On Thu, Sep 13, 2018 at 9:41 AM, Ville Voutilainen
<ville.voutilai...@gmail.com> wrote:
> On 13 September 2018 at 13:41, Ville Voutilainen
> <ville.voutilai...@gmail.com> wrote:
>>> How does this work when:
>>>   unsigned has_complex_copy_ctor : 1;
>> It doesn't. I need more bits. Luckily, we have some available.
>
> Here. I suppose this could theoretically be done in some later stage
> of class completion,
> but that would presumably be an additional member function loop that
> looks at the constructors,
> weeds out copy constructors, and calculates the triviality bit (and it
> should probably then also
> look at fields and bases, again). So while I continue to have a minor
> distaste for this whole approach,
> and how it wastes two perfectly good bits for a dark corner case, I
> think I can learn to live with it.

Really, the problem is that trivial_fn_p shouldn't use
type_has_trivial_fn, and also that the function named
"type_has_trivial_fn" actually returns "type has no non-trivial fn".

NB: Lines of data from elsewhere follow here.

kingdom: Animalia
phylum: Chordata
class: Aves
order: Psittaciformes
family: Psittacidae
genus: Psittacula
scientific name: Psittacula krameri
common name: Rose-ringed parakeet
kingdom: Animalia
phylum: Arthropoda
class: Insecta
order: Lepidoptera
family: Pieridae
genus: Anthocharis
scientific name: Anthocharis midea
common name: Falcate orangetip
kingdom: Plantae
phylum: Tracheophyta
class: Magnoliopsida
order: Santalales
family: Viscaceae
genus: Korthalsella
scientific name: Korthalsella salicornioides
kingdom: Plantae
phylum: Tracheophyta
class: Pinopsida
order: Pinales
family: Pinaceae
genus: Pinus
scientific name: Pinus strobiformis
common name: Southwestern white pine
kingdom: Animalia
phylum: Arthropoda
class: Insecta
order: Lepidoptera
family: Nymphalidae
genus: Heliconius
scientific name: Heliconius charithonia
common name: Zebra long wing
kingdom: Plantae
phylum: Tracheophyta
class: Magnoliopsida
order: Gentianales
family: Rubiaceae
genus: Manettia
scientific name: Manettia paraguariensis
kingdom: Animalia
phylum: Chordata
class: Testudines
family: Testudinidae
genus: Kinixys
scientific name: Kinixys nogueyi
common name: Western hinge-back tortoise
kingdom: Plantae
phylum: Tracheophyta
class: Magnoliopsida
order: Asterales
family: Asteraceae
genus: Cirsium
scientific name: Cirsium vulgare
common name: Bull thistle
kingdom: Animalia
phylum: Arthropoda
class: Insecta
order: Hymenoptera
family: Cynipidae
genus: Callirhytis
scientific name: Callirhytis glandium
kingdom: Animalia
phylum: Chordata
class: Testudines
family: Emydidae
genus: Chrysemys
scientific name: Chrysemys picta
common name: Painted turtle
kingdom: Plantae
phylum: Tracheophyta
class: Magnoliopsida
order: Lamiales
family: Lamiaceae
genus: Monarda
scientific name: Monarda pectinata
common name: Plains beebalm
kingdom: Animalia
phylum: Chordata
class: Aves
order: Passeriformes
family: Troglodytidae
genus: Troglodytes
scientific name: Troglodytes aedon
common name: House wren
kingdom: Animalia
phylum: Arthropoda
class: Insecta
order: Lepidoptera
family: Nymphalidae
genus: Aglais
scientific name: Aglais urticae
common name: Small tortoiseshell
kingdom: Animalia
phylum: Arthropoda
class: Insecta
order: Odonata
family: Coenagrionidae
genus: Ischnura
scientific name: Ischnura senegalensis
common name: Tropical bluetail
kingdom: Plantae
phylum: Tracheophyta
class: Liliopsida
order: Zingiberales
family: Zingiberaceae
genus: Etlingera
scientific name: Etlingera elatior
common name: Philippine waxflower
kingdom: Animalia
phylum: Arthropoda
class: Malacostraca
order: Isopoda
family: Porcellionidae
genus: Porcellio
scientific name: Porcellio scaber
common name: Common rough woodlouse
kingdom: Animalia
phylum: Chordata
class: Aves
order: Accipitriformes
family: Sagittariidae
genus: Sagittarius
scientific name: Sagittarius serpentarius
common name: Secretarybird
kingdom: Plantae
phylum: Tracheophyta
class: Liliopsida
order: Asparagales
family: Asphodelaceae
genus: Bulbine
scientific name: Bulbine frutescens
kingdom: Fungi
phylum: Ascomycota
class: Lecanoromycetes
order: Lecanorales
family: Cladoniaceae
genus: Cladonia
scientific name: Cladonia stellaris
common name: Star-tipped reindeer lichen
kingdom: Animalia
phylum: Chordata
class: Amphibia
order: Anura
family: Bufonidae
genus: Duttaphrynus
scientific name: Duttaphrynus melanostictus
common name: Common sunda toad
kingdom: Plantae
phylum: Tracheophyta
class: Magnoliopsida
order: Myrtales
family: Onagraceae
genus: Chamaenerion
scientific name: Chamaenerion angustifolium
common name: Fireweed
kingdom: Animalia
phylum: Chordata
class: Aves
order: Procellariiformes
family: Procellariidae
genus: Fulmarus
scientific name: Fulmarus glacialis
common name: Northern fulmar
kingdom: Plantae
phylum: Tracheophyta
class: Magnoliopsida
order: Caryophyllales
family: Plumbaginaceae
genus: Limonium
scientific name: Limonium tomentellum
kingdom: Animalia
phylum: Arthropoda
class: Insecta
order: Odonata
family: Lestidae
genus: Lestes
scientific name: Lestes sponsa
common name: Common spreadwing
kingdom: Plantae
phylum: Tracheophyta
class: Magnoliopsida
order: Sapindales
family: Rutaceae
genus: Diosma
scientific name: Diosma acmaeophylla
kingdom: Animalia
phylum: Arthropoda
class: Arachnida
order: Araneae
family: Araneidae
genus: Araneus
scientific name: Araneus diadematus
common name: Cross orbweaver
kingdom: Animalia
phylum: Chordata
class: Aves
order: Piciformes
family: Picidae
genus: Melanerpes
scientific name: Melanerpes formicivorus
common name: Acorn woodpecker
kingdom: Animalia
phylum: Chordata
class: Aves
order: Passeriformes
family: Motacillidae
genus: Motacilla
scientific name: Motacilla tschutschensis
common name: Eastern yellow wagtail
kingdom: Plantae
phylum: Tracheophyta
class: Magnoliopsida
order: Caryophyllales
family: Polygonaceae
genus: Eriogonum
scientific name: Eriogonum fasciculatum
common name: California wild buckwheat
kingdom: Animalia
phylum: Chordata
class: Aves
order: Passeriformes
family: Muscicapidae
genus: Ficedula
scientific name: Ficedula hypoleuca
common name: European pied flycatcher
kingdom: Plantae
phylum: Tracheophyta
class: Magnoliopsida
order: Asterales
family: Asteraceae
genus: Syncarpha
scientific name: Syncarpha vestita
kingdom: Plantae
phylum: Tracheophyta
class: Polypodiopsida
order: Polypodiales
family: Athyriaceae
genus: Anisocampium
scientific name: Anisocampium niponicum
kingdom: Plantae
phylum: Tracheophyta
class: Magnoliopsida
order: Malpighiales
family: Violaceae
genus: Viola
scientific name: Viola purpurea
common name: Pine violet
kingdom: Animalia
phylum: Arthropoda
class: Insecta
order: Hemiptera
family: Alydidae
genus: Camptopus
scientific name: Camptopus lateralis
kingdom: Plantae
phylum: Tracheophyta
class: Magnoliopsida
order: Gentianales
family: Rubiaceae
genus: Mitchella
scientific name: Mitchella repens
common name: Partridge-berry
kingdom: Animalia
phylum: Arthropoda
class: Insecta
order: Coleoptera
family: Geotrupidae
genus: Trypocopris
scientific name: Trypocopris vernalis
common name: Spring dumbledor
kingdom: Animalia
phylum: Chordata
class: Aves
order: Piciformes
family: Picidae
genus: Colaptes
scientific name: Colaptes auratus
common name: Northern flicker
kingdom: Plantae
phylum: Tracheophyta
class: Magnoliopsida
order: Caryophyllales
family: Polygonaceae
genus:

These flags are relics of C++98 semantics.  Your test should also
check that !__is_trivially_constructible(M,M&) and
!__is_trivially_constructible(M2,M2&).

I suppose that given the limited number of possibly trivial
signatures, we can still use flag bits on the class, as your patch is
heading toward: one bit for each of the possibly trivial signatures,
and TYPE_HAS_COMPLEX_COPY_CTOR; then TYPE_HAS_COPY_CTOR is the union
of these.  And similarly for the other possibly trivial functions.